The infectious disease doctor mining the microbiome for drugs
When Roger Pomerantz left Merck in 2013, he told his wife that that was it—with the exception of sitting on a few company boards, he was going to retire.
Retirement didn't last long.
In 2014, he joined Seres Pharmaceutical as its chief executive. On the surface, it was a non-linear move. An infectious disease physician by training, much of Pomerantz's career has been spent overseeing ways to kill harmful microorganisms. (Before coming to Merck, he was the global head of infectious diseases at Johnson & Johnson.)

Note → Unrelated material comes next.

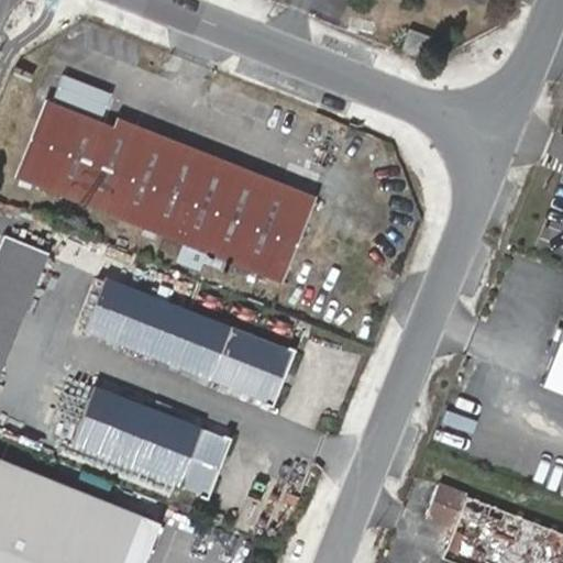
[(394,51),(415,59),(423,36),(404,28),(394,51)]
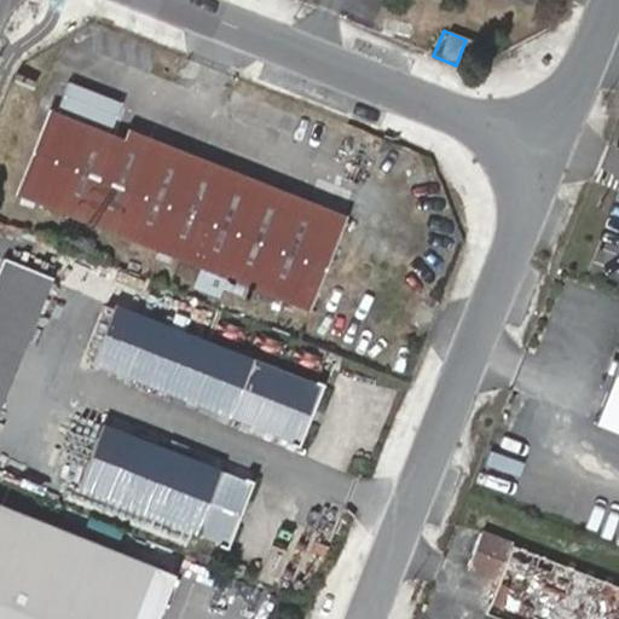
[(329,220),(123,140),(46,110),(15,192),(296,305),(329,220)]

Seres Pharmaceutical takes the opposite approach: instead of creating drugs to wipe out bad microbes, it creates drugs from the good ones. Pomerantz got interested in the microbiome, the name for the collective trillions of microorganisms that reside within us, around five years ago back when he was running Merck's licensing and acquisitions department.
One of the last drugs he developed at the pharma giant was a treatment for clostridium difficile (or C.diff), a serious infection that causes dehydration, diarrhea, and other intestinal conditions. It often occurs after a course of broad spectrum antibiotics, which wipe out much of the bacteria in the gut enabling bad strains to flourish.

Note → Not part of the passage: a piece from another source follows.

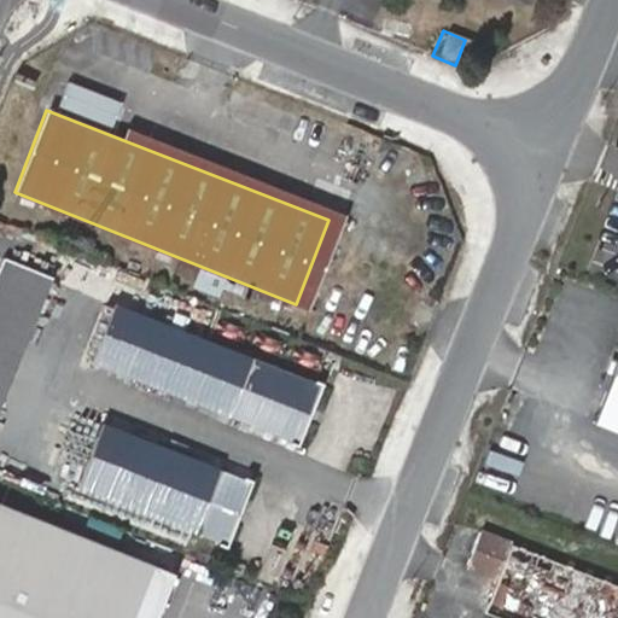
[(127,129),(123,140),(328,220),(296,304),(307,308),(342,214),(127,129)]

“No one knew why until we discovered the microbiome,” he says.
Since then, the microbiome has entered the popular imagination. Few areas of study are as frothy. It's easy to understand the excitement: until relatively recently, we didn't know the microbiome existed. Now, researchers believe it influences everything from metabolism, to mood, to cancer. “Without your microbiome, you cannot control your immune system, cholesterol levels, blood sugar. You cannot live,” Pomerantz says. “It's really an organ, it just happens to be made up of 120 trillion microorganisms.”
And yet, we still have a lot to learn. The microbiome is bursting with potential, but we have little more than a series of intriguing, non-linear connections. The hype might be justified, but it could be years before it's translated into treatments.

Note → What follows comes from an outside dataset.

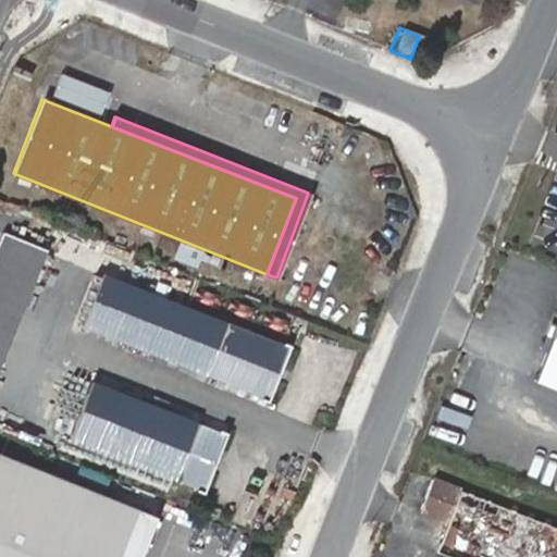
[(0,239),(0,264),(28,276),(41,244),(4,229),(0,239)]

With Seres, Pomerantz wants to be at the vanguard of the drug discovery process. The company is seeking FDA approval for its microbiome-based treatment for C.diff. Although often caused by broad spectrum antibiotics, the infection has traditionally been treated with antibiotics. “That never made any sense,” said Pomerantz. “The question became, ‘Why don't we use the microbiome instead?'”
There was some precedent for this. Patients with recurrent C.diff infections receive fecal transplants, which, it's believed, help repopulate the gut with good bacteria. Using genomics analysis, Seres compared the microbiomes of people with recurrent C.diff to those of healthy individuals, isolating the strains missing from the former group. It isolated these strains—notably firmicutes, which replicate through spores—purified them, and “put them into Tylenol-size capsules,” Pomerantz says.
In 2016, the company ran into a major roadblock when findings from a mid-stage clinical trial failed to reduce the risk of recurrent C.diff, sending its stock into a tailspin. But after reviewing the results and changing the diagnostic criteria and dosage, Seres developed a new Phase III trial in collaboration with the FDA.
Microbiome research is still in its infancy, said Pomerantz. That's why, despite the vast amount of intriguing links, he's focused on developing drugs from the few that have been validated in trials on animals or that involve human fecal transplants—hence, pills with fecal matter to treat C.diff. As the research progresses, more links will justify drug development. But for now, the questions continue to surface faster than answers.
“If you look at human blood, there are more metabolites from your microbiome than from your own cells,” he says. “The startling thing is, you are more ‘them' than you are ‘you.'”
In other words, we're just beginning to scratch the microbial surface.